Word2vec model for Farsi literature

This document is dedicated to providing a word2vec model developed for Farsi poems of 48 poets. The complete list of poets and their documents are available here.

Brief introduction to Farsi poems:

Traditional Farsi poems are a set of sentence rows knowen as beyts. Each beyt is split into two mesras that could be thought of as clauses that complete each other and convey a single concept. Most of the existing Farsi literature are composed in this framework of mesras and beyts. Here is an example of a Farsi poem by Rumi:

(beyt1 - mesra1)

Out beyond ideas of wrongdoing and right-doing,

(beyt1 - mesra2)

there is a field. I'll meet you there.

(beyt2 - mesra1)

When the soul lies down in that grass,

(beyt2 - mesra2)

the world is too full to talk about.

(beyt3 - mesra1)

Ideas, language, even the phrase each other

(beyt3 - mesra2)

doesn't make any sense.

About this corpus:

The corpus that we developed the word2vec model on consists of 1,216,286 mesras of Farsi poems that can be thought of as 608,143 sentences.
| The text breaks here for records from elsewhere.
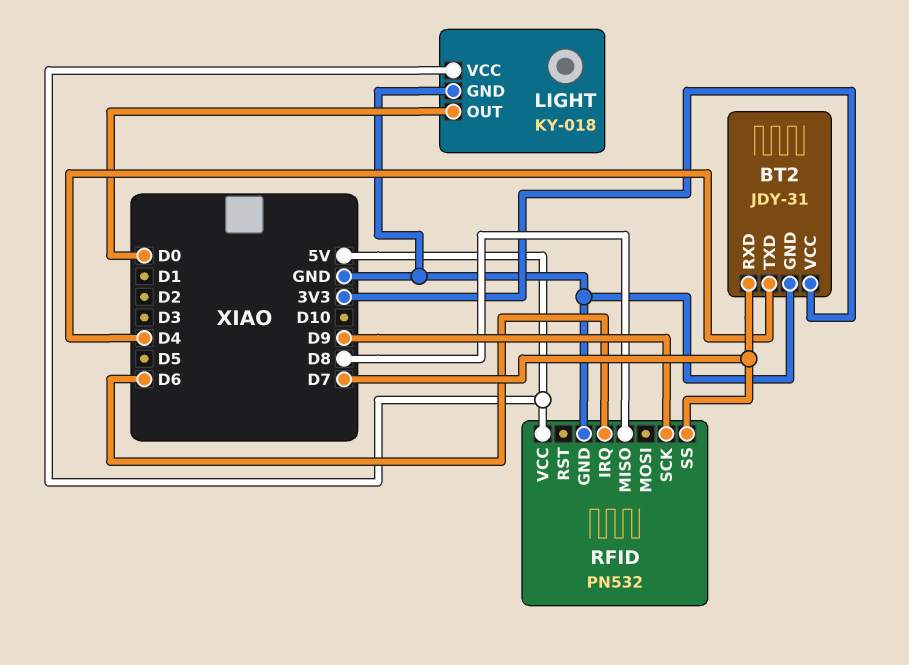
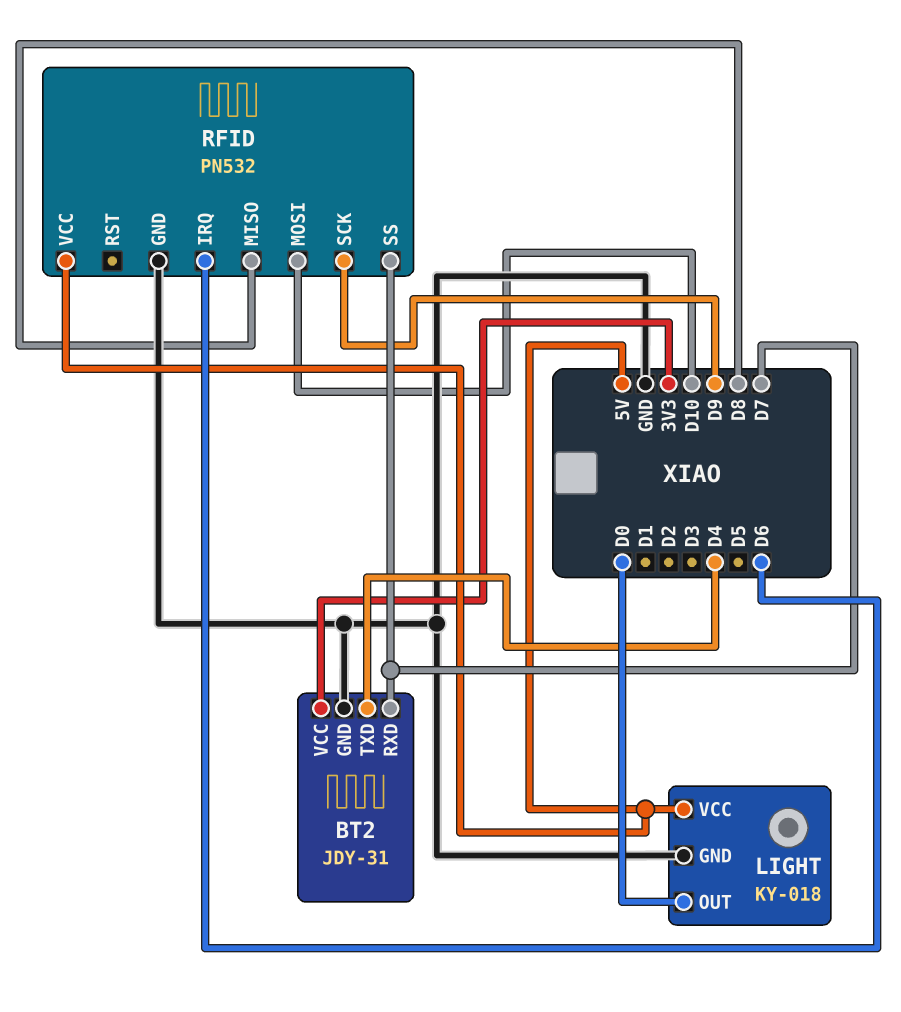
RFID pin MOSI: none -> D10

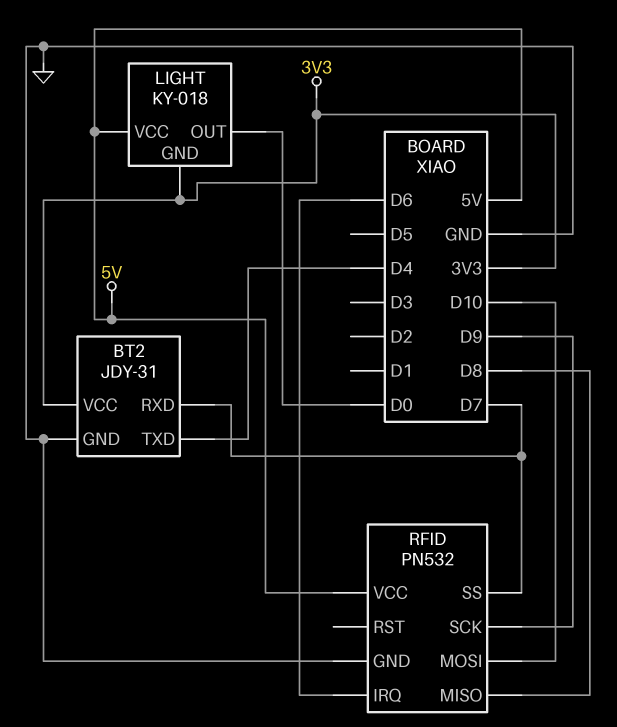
LIGHT pin GND: GND -> 3V3

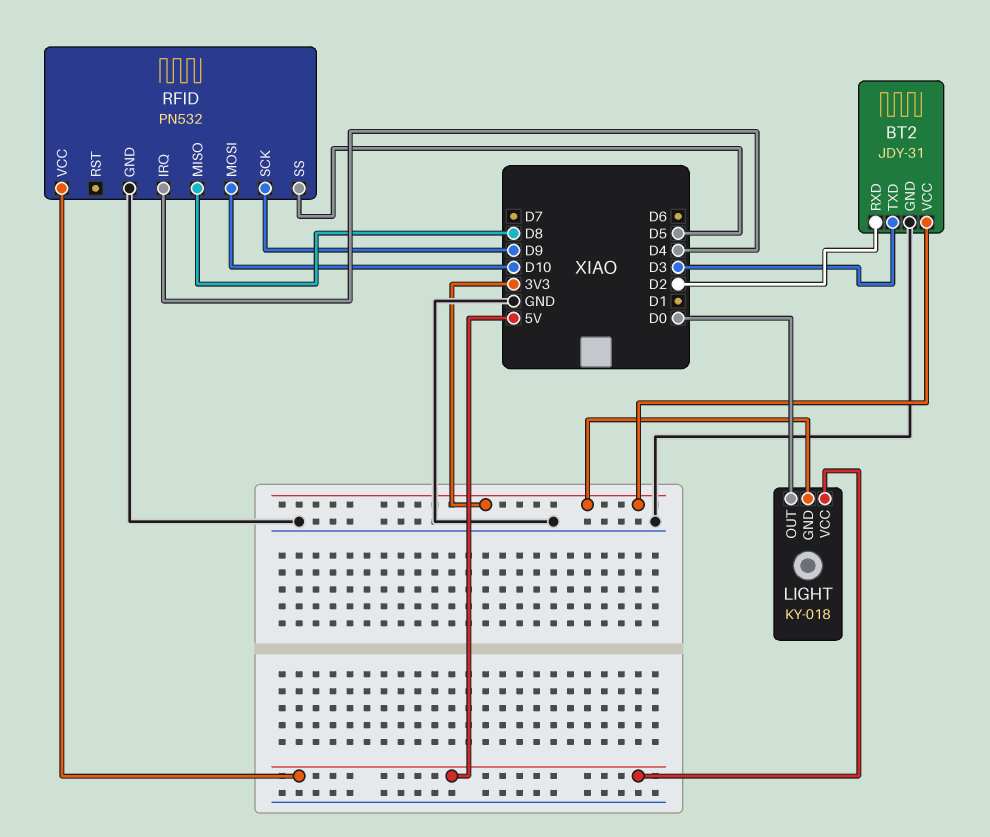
BT2 pin RXD: D7 -> D2
BT2 pin TXD: D4 -> D3
RFID pin IRQ: D6 -> D4
RFID pin SS: D7 -> D5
Moreover, this document consists of 8,102,119 words from which 148,588 are unique.

Word2vec model:

The developed word2vec model is accessible here.

Demonstration:

Here are some examples of the results of this model:

Example 1:

گوش به چشم شبیه شنیده است: دیده

Which means:

Ear to eye is similar to heard to: Saw

Example 2:

مرد به زن شبیه آدم است: حوا

Which means:

Man to woman is similar to Adam to: Eve

Limitations:

Please note that the model capability is limited due to its data input size which is only 8 million words. Moreover, due to different format and vocabulary between Farsi poems and nowadays Farsi conversation, please be carful in generalizing the model.